Document section:
--------------------------------

Echo is a great supply house. Good people. Do you go on their harley ride in the spring or do their golf tourny?


----------



## mbednarik (Oct 10, 2011)

I hate golf and haven't gotten to the harley yet. I figured a boom truck and trench came first, what was I thinking.:laughing:


----------



## Runion Energy (Aug 17, 2011)

If you paid $400 a unit then you paid to much I sell them allot cheaper for the (2) module 11,900 lumens unit.


----------



## mbednarik (Oct 10, 2011)

Runion Energy said:


> If you paid $400 a unit then you paid to much I sell them allot cheaper for the (2) module 11,900 lumens unit.


The same brand or a = model? PM me some pricing if you would.


----------



## 10492 (Jan 4, 2010)

mbednarik said:


> PM me some pricing if you would.


Me too. 
I need specs also.

Cheers,


----------



## Spark Master (Jul 3, 2012)

It's either T5HO or LED. I think the maintenance of changing T5 lamps are a hassle, but the LED technology still has a few years to come.

I'm waiting another few years to redo my shop.


----------



## ninopena (Jan 13, 2013)

--------------------------------

Exercise task 1: Summarize the lighting thread in three sentences.
Exercise task 2: Pick up the lighting thread where it stops and keep it going.

Provided material:
--------------------------------

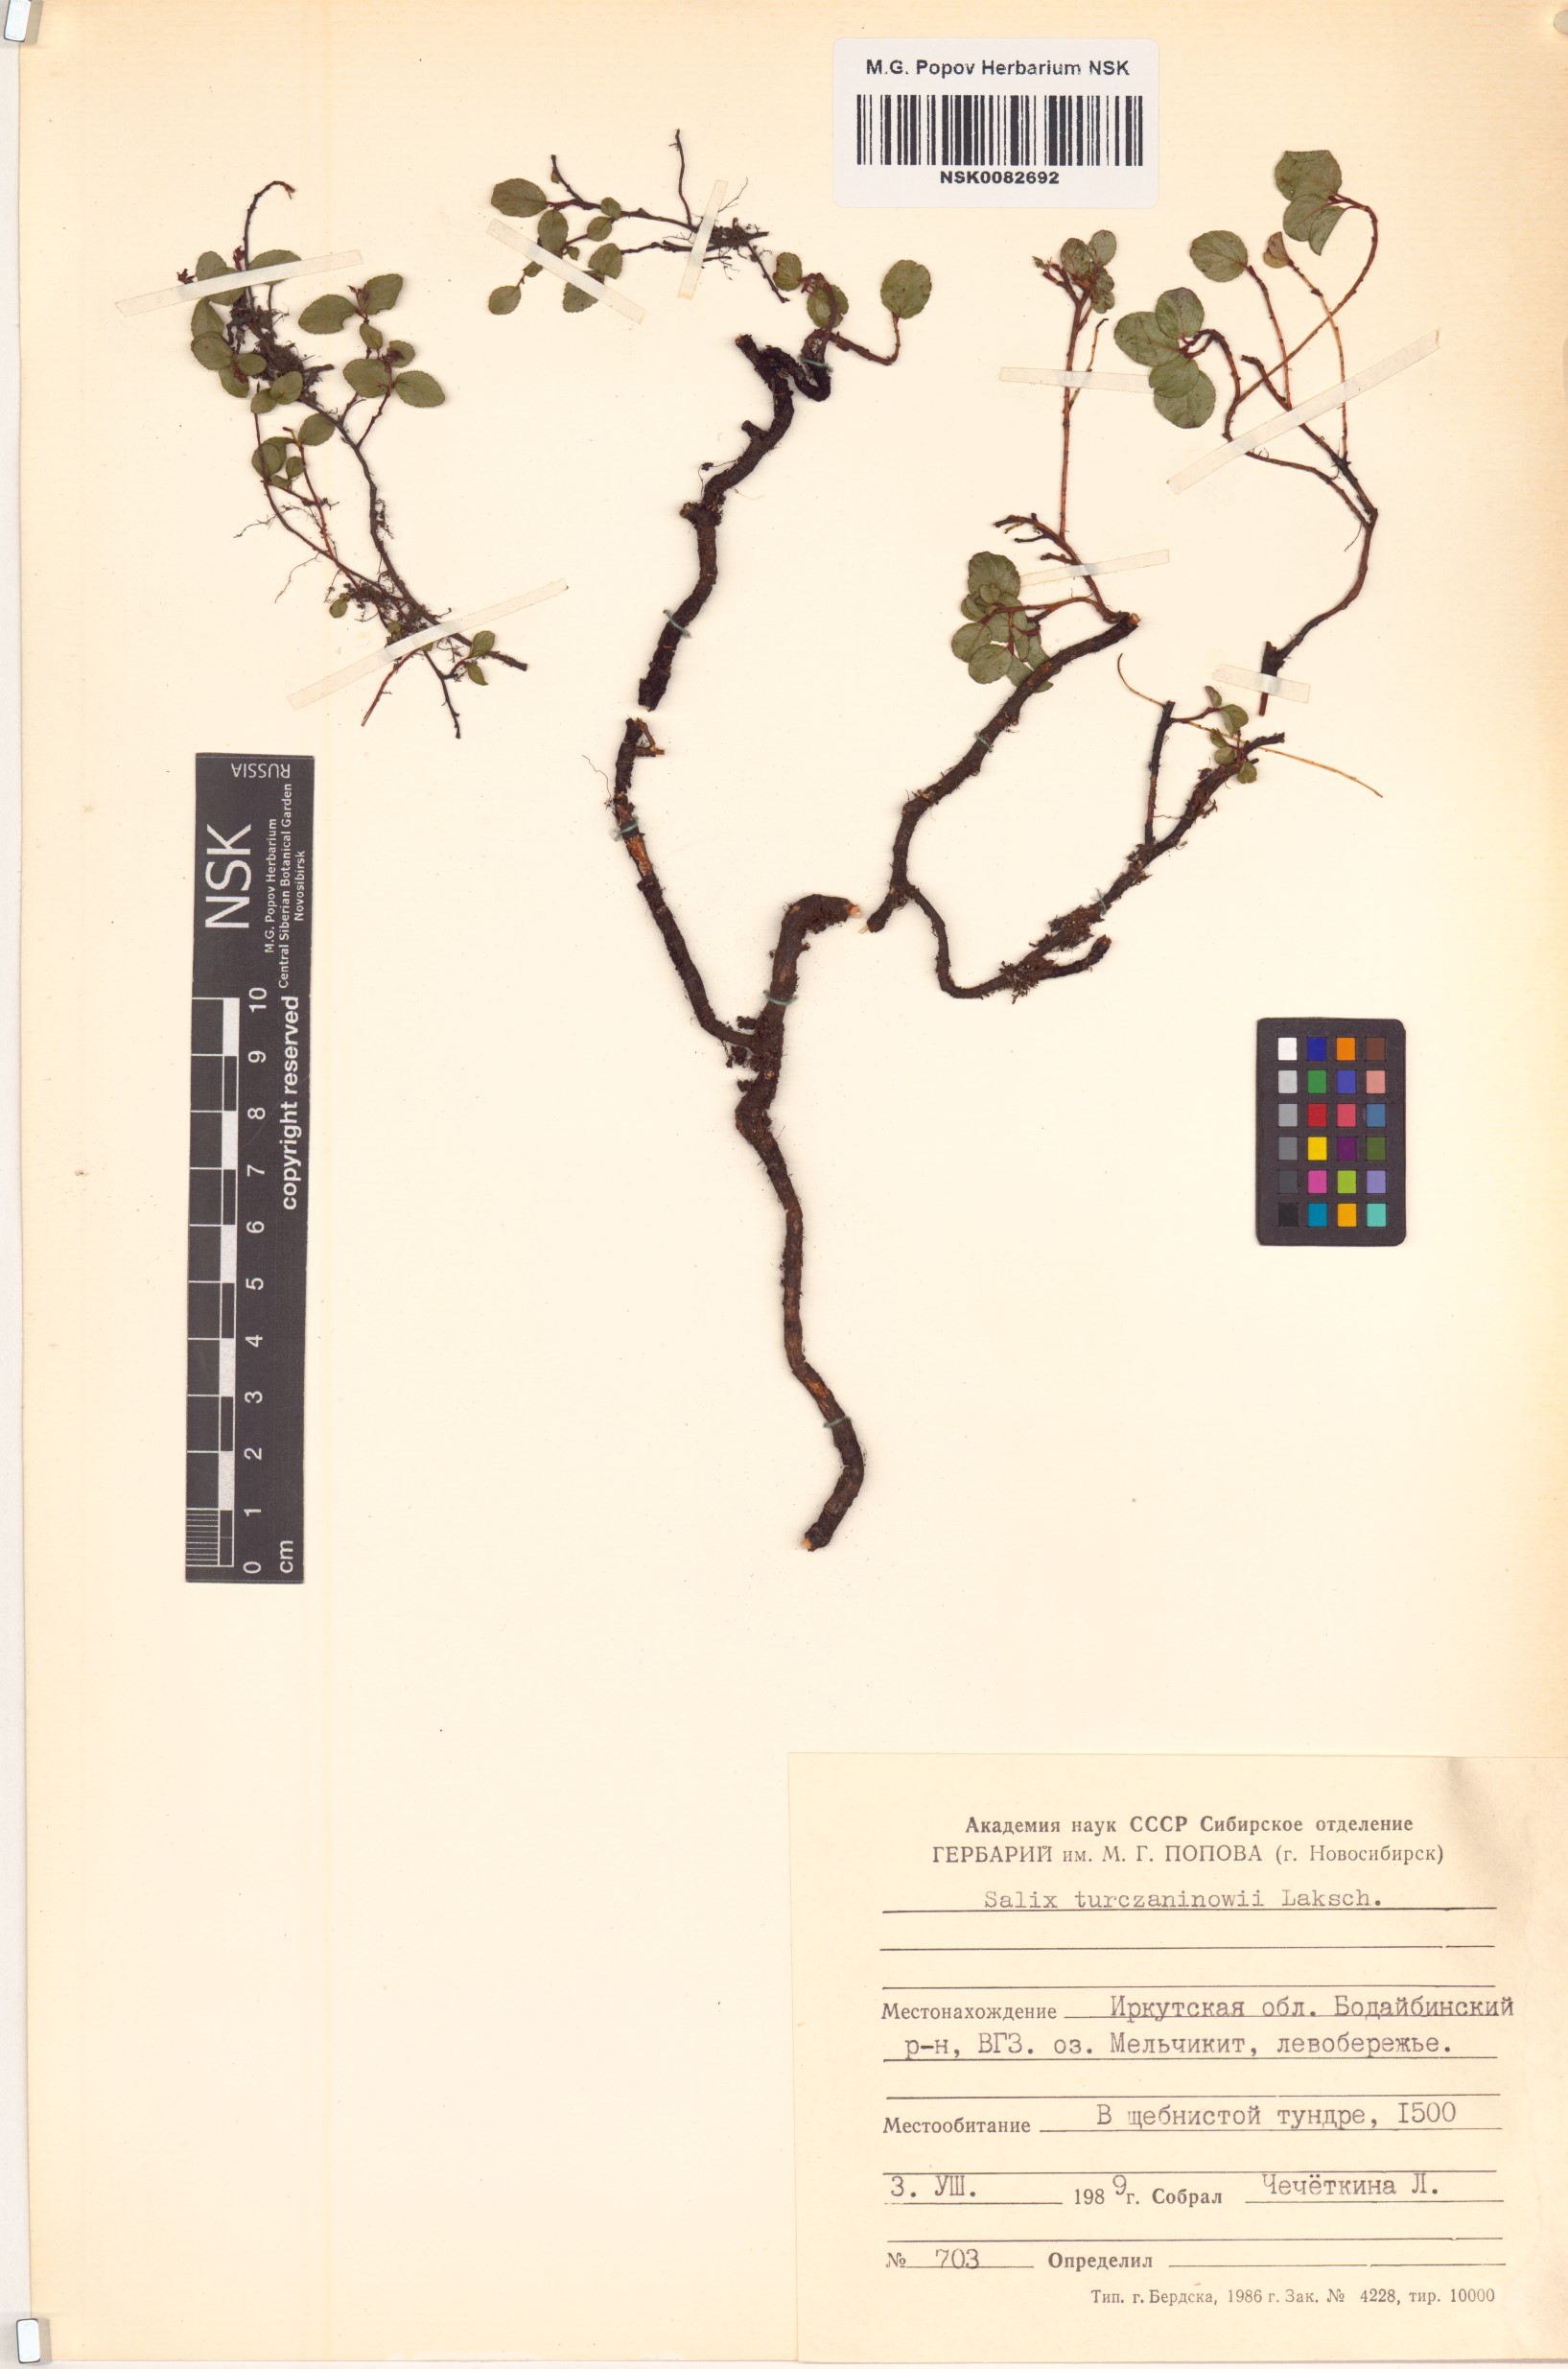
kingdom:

--------------------------------

Exercise answer 1: A poster calls Echo a great supply house and asks about its spring Harley ride and golf tournament, and mbednarik answers that they hate golf and haven't gotten to the Harley ride yet. Runion Energy says $400 a unit is too much and that they sell the two-module 11,900-lumen unit for a lot less, so mbednarik and another poster ask for pricing by PM, and the second poster also wants specs. Spark Master says the choice is T5HO or LED, finds changing T5 lamps a hassle, thinks LED still needs a few years, and plans to wait a few more years before redoing the shop.

Exercise answer 2:
*LED Temp Rating*



Cletis said:


> Led's have clause to void warranty if ambient temp is above a certain degree. I'd read the fine print


I have used Dialite highbays and wall packs in a kiln area down in Jacksonville Fl , they have an ambient operating temp of -40 to 149F , we also have corrugated roofs but we have large area exhaust fans and they are about 2 years old and still outperform the sodium and metal halide lights. 
Best part is no maintenance.


----------



## Spark Master (Jul 3, 2012)

ninopena said:


> I have used Dialite highbays and wall packs in a kiln area down in Jacksonville Fl , they have an ambient operating temp of -40 to 149F , we also have corrugated roofs but we have large area exhaust fans and they are about 2 years old and still outperform the sodium and metal halide lights.
> Best part is no maintenance.


I just reviewed Dialite's web site for high bays. So far that is the most impressive LED high bay I have seen.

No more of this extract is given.